RFMO-04 - Rapid fire session from selected oral abstracts

P1-P2

Machine Learning Algorithms For Predicting Solubility Of Small-molecule Compounds In Organic Solvents

  • By: YE, Zhuyifan (Macao Polytechnic University, China)
  • Co-author(s): Dr Zhuyifan Ye (Macao Polytechnic University, Macau, China)
    Prof Defang Ouyang (University of Macau, Macau, China)
  • Abstract:

    In the field of chemistry, the rapid selection of solvents is highly important, but accurate prediction of solubility remains a critical challenge. Therefore, the aim of this study was to develop machine learning models capable of precisely predicting the solubility of compounds in organic solvents.
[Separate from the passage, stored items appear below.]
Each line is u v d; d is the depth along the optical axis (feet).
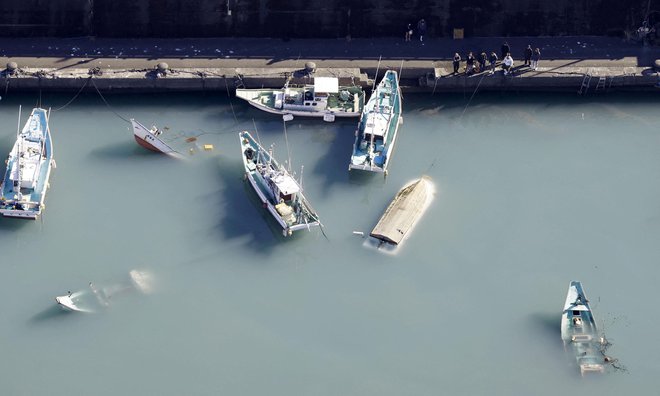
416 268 345.10
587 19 406.21
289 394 314.96
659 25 403.95
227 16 401.29
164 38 402.31
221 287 339.77
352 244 350.84
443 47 402.93
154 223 355.36
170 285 339.36
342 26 403.34
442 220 357.20
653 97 397.19
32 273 341.21
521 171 372.58
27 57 394.11
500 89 397.80
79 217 355.77
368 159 366.63
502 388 317.63
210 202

In this study, a dataset comprising over 5000 experimental temperature and solubility data of compounds in organic solvents was collected. To characterize the structural features, molecular fingerprints were utilized. The performance of lightGBM was compared against traditional machine learning techniques (PLS, Ridge regression, kNN, DT, ET, RF, SVM) as well as deep learning methods, for developing accurate models to predict the solubility of compounds in organic solvents at various temperatures. LightGBM demonstrated significantly improved overall generalization (logS±0.20) when compared to other models. The model also provided prediction accuracy (logS±0.59) for unseen solutes, which was similar to the expected noise level of experimental solubility data. Additionally, LightGBM revealed the physicochemical relationship between solubility and structural features, thereby contributing to a better understanding of the underlying mechanisms. The approach offers a means of quickly screening solvents and has the potential to be extended to predict solubility in different solvent systems.